David Evanson and Oliver Pursche
Forbes.com, Fall, 2013
Don’t look now, but European banks are trading at two-year highs and could post significant further gains in years to come. These bank shares have been beaten up, and unlike their U.S. counterparts, who have rallied sharply in the past two years, European banks have yet to fully recover.
Most importantly, the overall environment for these banks, as well as their “internal” health has greatly improved.
From a macro basis, Europe has exited recession, unemployment although still high, is dropping; and the regulatory environment is also becoming friendlier (European parliament recently amended some rules relating to capital ratios, treatment of assets, etc.).
Five To Consider Now
The five largest banks in Europe in my view, represent a great investment opportunity for aggressive investors.
Deutsche Bank, UBS, Societe General (EPA:GLE), Credit Suisse Group (CS) and BNP (EPA:BNP) are all still trading significantly below their pre-crisis levels, and all have gone through significant deleveraging and as a result of this and other factors, now have higher capital ratios than previously thought and then needed.
Here’s why each shows potential.
Deutsche Bank: Aggressive deleveraging should help lift margins by some 3%, making shares as much as 40% undervalued compared to major U.S. banks.
UBS: The core business is improving, as is investment banking.
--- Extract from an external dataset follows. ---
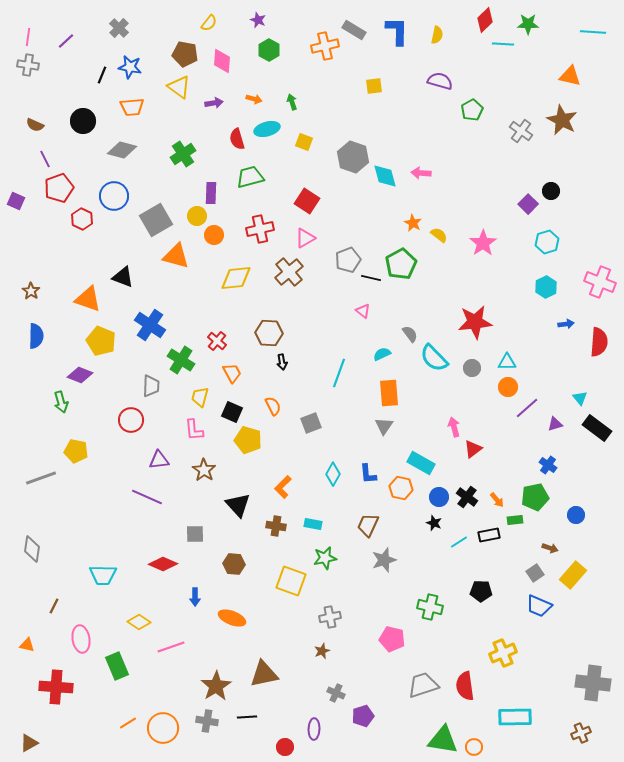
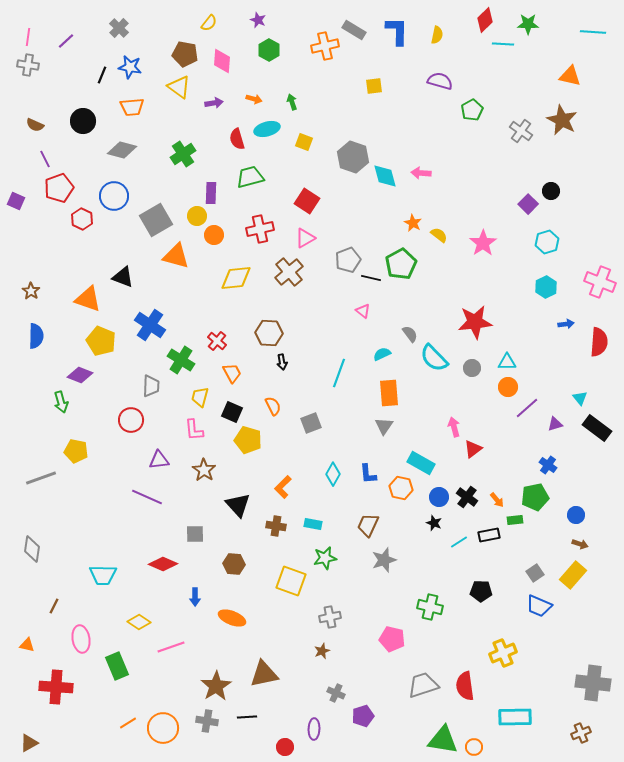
brown arrow at (550, 548): moved 30 px right, 4 px up
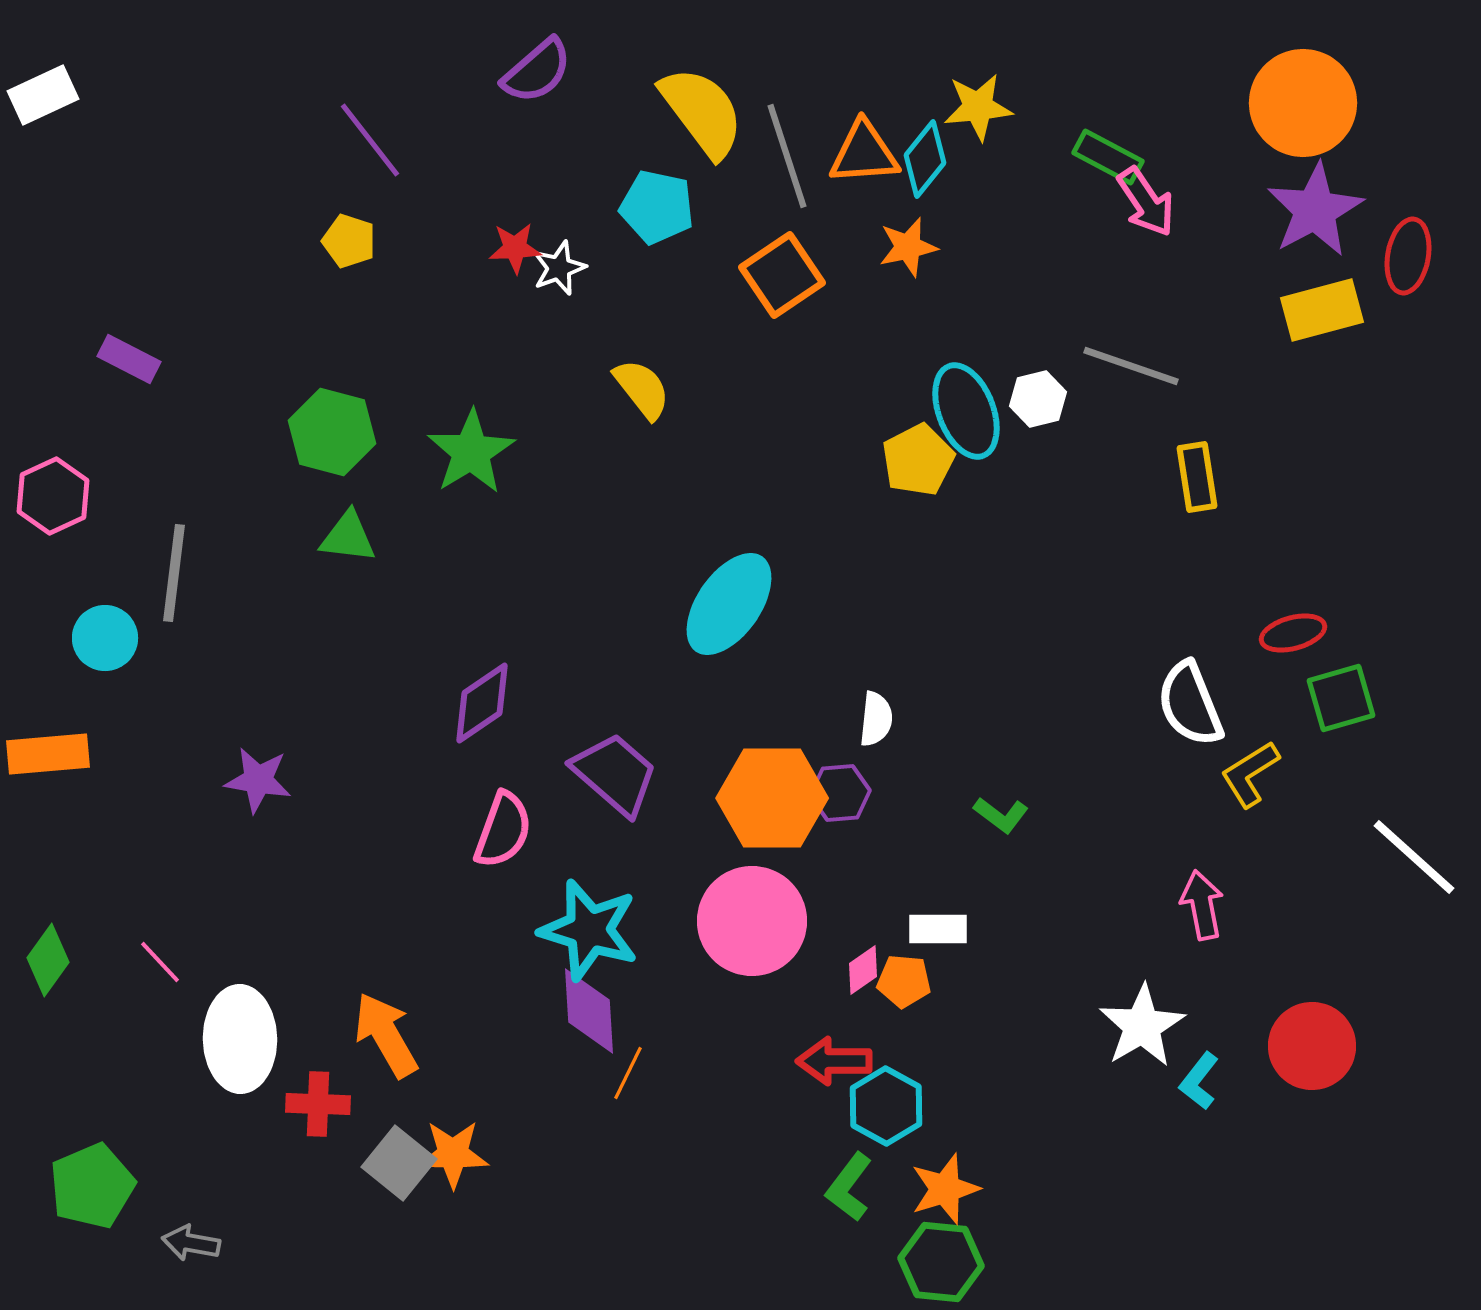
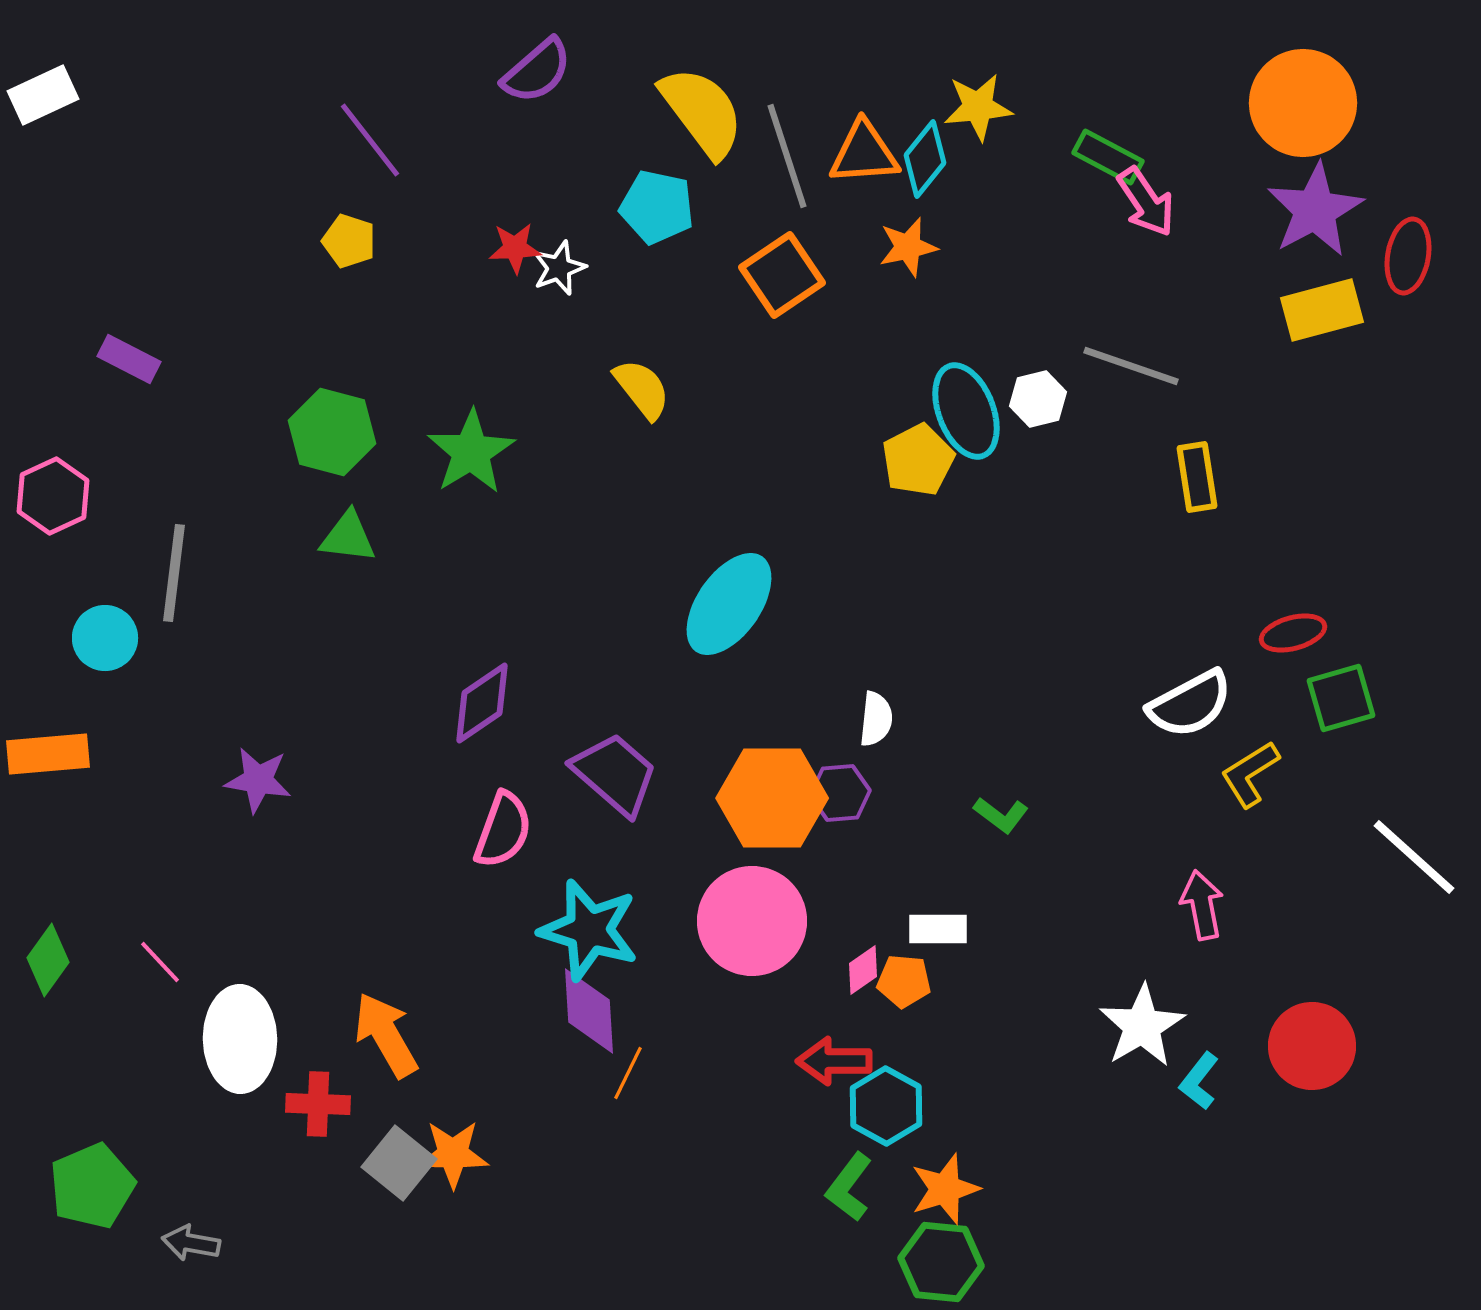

Higher revenue expectations make shares as much as 35% undervalued compared to major U.S. banks.
Credit Suisse Group: The second largest Swiss bank has the highest excess capital of the five large banks mentioned, this has not been reflected in its share price. According to Barclay’s Capital, shares could double in the next few years.
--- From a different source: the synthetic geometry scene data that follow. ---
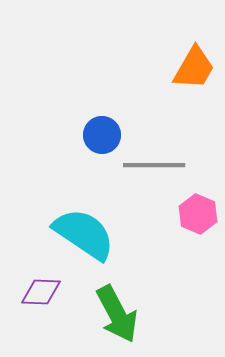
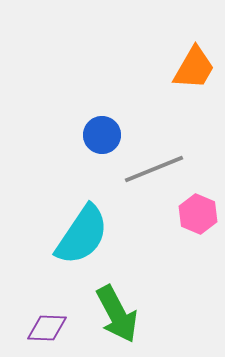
gray line: moved 4 px down; rotated 22 degrees counterclockwise
cyan semicircle: moved 2 px left, 1 px down; rotated 90 degrees clockwise
purple diamond: moved 6 px right, 36 px down
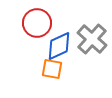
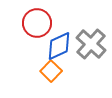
gray cross: moved 1 px left, 5 px down
orange square: moved 1 px left, 2 px down; rotated 35 degrees clockwise
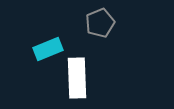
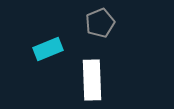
white rectangle: moved 15 px right, 2 px down
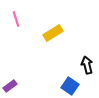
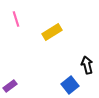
yellow rectangle: moved 1 px left, 1 px up
blue square: moved 1 px up; rotated 18 degrees clockwise
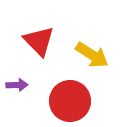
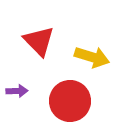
yellow arrow: moved 2 px down; rotated 16 degrees counterclockwise
purple arrow: moved 6 px down
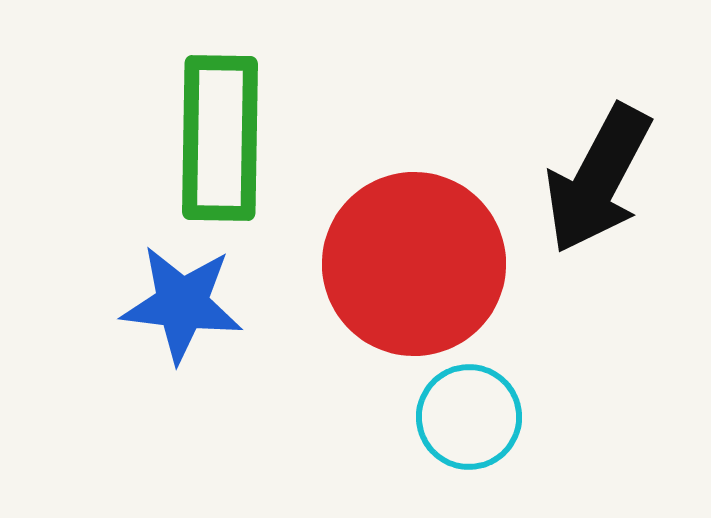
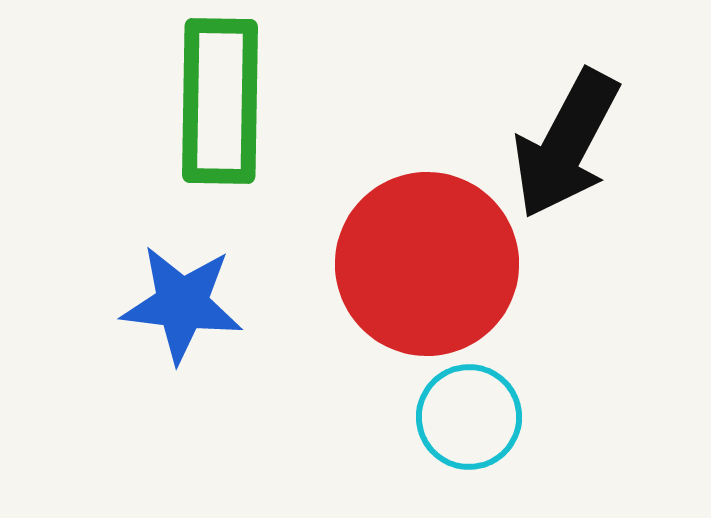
green rectangle: moved 37 px up
black arrow: moved 32 px left, 35 px up
red circle: moved 13 px right
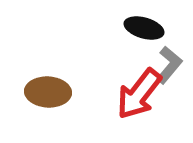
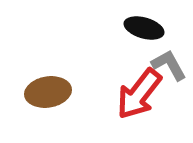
gray L-shape: rotated 69 degrees counterclockwise
brown ellipse: rotated 12 degrees counterclockwise
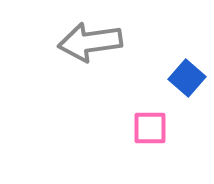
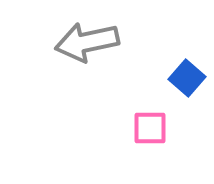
gray arrow: moved 3 px left; rotated 4 degrees counterclockwise
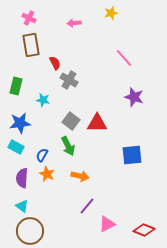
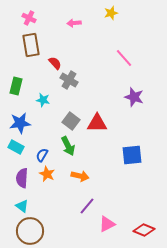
red semicircle: rotated 16 degrees counterclockwise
Societe General: The bank could be the largest beneficiary of the recent parliamentary rule changes relating to the treatment of capital. More favorable treatment of capital will allow the bank to increase various activities that could increase revenues substantially.
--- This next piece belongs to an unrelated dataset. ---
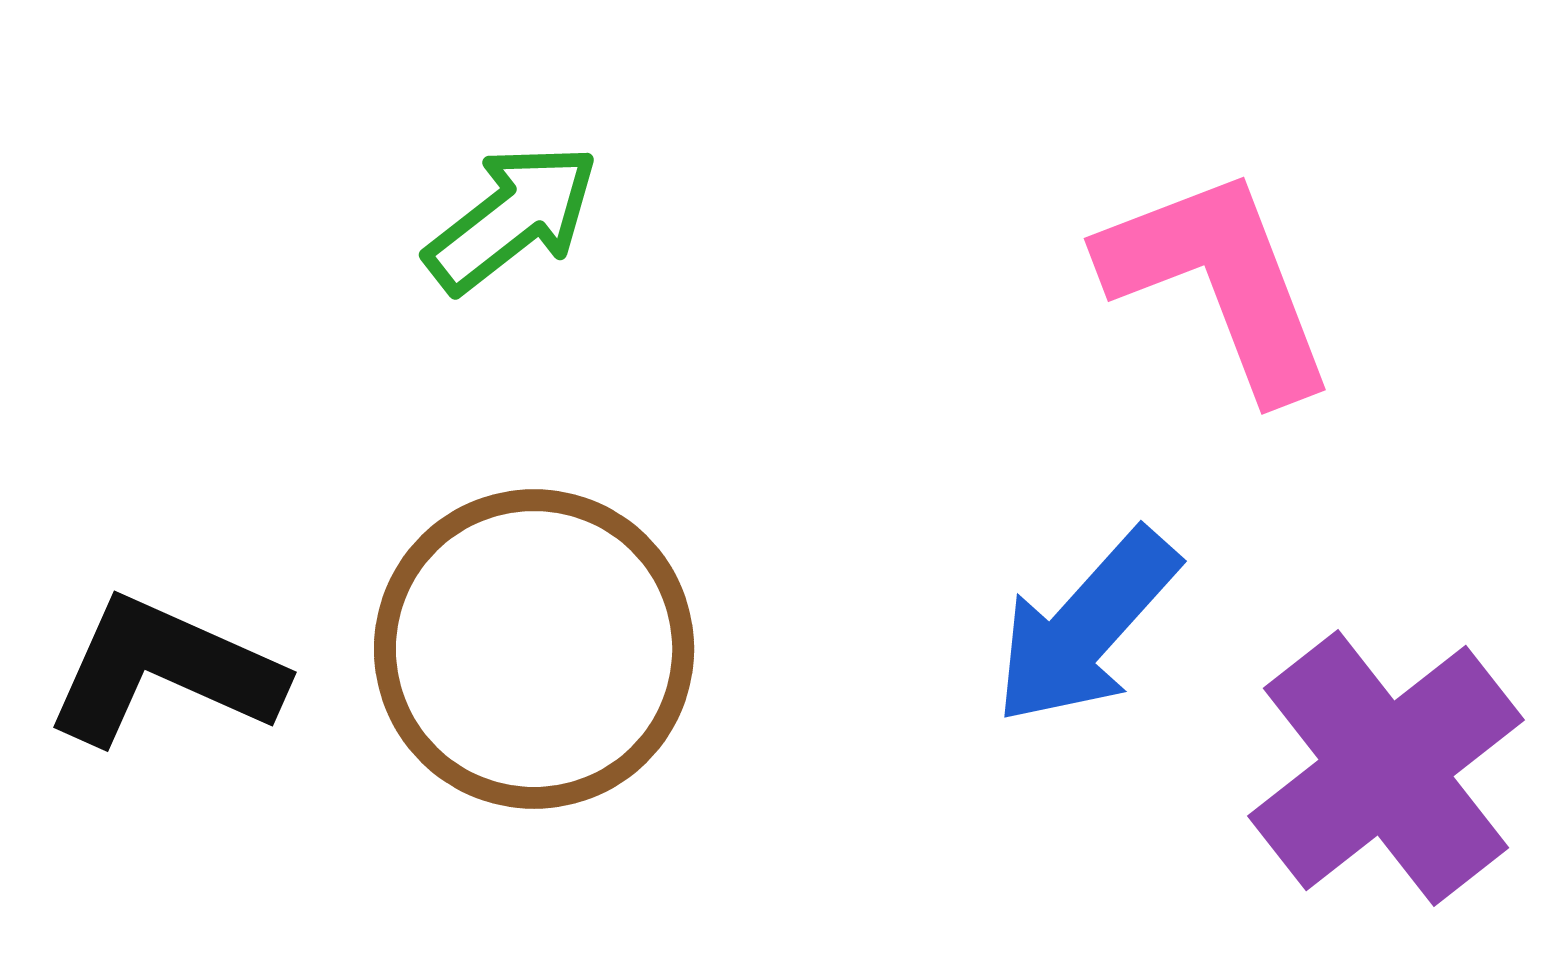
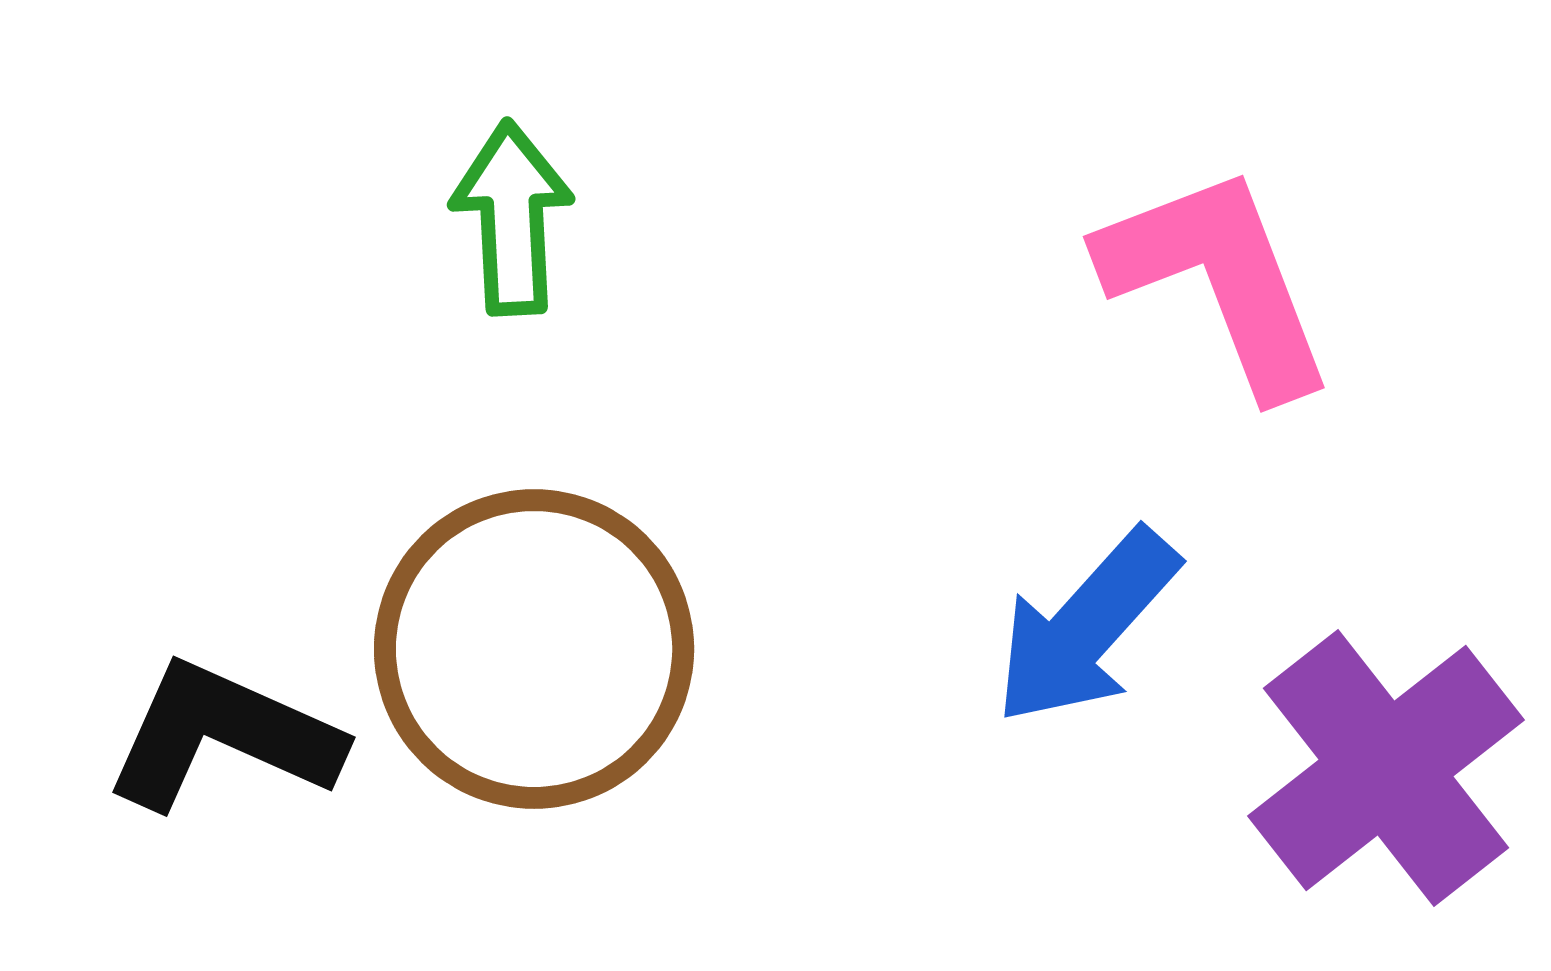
green arrow: rotated 55 degrees counterclockwise
pink L-shape: moved 1 px left, 2 px up
black L-shape: moved 59 px right, 65 px down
BNP: Beleaguered and beaten, this is a pure value play as shares are trading near book value when accounting for increased capital.
Investing in these banks isn’t for the faint of heart or risk averse investors. But, if you’re looking for a long-term aggressive capital appreciation play, European Banks may be the opportunity of a lifetime.
Disclosure: The author and/or his firm may hold positions in all stocks mentioned.